Work order priority levels (P1–P4) explained

Updated May 18, 2026

Priorities only work if everyone uses them the same way. This guide defines exactly what each level means in MaintIQ so a P2 from the morning shift means the same thing to the closing supervisor.

P1 — Critical / Safety

Drop everything. Fix now.

  • Risk to life or safety (gas leak, electrical fault, water on floor near outlets).
  • Total loss of a revenue-critical system during operating hours (no hot water at a hotel check-in, walk-in cooler failure at a restaurant).
  • Environmental release.

Target response: start within 15 minutes. Notification: alerts the on-call manager via push and email immediately.

P2 — Urgent

Address before end of shift. Operations are degraded but not stopped.

  • One of two redundant systems is down.
  • Equipment is failing intermittently.
  • A safety device is bypassed pending repair.

Target response: start within 4 hours. Notification: posts to the facility's notification channel.

P3 — Standard

Address within the week. Normal corrective maintenance.

  • Worn parts that have not failed yet.
  • Cosmetic damage that affects guest experience.
  • Minor leaks that are caught in a pan.

Target response: start within 7 days. Notification: appears in the daily digest email.

P4 — Backlog

Plan for the next scheduled downtime.

  • Improvements, not failures.
  • Painting, tidying, signage updates.
  • Documentation gaps.

Target response: scheduled to a future window. Notification: none — it lives in the work-order list.

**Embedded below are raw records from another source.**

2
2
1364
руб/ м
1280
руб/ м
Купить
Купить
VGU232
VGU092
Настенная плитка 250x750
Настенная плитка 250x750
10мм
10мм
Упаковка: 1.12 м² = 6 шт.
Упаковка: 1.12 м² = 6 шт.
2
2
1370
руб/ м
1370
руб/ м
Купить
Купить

Setting and changing priority

When you create a work order, the priority field is required. You can change it later — but the change is logged in History with the user, old value, new value, and reason.

Escalation rules

Each priority has a breach time set in Admin → Cadences → Work order SLAs. If a P1 is still untouched after 15 minutes, MaintIQ escalates to the next role in the on-call chain. Admins can customise the chain per facility.